In the meantime, she terminated her pregnancy after learning that the fetus had severe genetic defects. The defects are thought to be unrelated to the C. difficile infection, but McDonald says, “I wonder if it played a role in some way that is unknown.”

Now she is attempting to taper off a six-week course of vancomycin. “It’s frightening because I’ve read that after a couple of relapses, it’s more likely to be a resistant strain that will be with you for a while,” she says. “There is this fear of needing antibiotics again and again and what that will do to me.”

Infectious disease specialists are scurrying to study community outbreaks of C. difficile while hospitals are redoubling efforts to reduce transmission, epidemiologist McDonald says.

A vaccine for C. difficile is in the early stages of testing, and a drug treatment called tolevamer, which is designed to bind to and remove C. difficile toxins, is in phase-three clinical tests. Tolevamer, made by Genzyme Corp. of Cambridge, Mass., has been granted fast-track designation by the Food and Drug Administration.
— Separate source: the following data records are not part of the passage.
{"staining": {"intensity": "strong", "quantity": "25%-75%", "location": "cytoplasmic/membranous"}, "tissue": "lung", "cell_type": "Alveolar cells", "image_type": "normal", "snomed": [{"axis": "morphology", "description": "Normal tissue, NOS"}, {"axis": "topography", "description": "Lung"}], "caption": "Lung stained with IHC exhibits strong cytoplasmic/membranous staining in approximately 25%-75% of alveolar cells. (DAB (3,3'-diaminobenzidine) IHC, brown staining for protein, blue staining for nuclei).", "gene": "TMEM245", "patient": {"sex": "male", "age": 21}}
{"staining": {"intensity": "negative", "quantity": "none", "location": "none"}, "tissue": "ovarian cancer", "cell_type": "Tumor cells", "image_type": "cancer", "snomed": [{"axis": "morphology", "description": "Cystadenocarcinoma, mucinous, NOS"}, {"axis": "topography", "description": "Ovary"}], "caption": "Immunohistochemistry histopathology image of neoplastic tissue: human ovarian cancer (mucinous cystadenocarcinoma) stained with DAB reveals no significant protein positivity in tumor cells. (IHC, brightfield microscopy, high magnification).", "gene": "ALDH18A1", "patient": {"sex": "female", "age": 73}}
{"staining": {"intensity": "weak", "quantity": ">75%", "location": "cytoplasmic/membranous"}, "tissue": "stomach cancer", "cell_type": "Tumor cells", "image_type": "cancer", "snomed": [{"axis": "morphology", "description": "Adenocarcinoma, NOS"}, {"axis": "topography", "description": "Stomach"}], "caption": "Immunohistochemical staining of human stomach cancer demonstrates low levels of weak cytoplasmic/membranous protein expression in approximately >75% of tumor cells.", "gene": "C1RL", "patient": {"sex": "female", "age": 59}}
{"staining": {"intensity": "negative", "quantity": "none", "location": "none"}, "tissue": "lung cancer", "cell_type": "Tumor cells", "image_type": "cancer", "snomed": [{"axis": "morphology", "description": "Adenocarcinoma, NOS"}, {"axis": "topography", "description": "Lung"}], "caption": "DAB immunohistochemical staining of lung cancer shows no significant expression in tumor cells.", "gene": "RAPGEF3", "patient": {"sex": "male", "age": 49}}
Consumers can do their part too, says McDonald, by being aware of C. difficile symptoms. Anyone with diarrhea lasting more than three days and accompanied by a fever or blood in the stool should seek help. Proper hand washing is essential to reduce spread of the illness. And, says McDonald, antibiotics should be prescribed only when clearly necessary.

“We hope all clinicians and patients will think about antibiotic use,” he says. “They are important and save lives, but they are not without risk. If there is a silver lining in the C. difficile problem, it might be just that. It brings a little closer to home that antibiotics can have severe consequences.”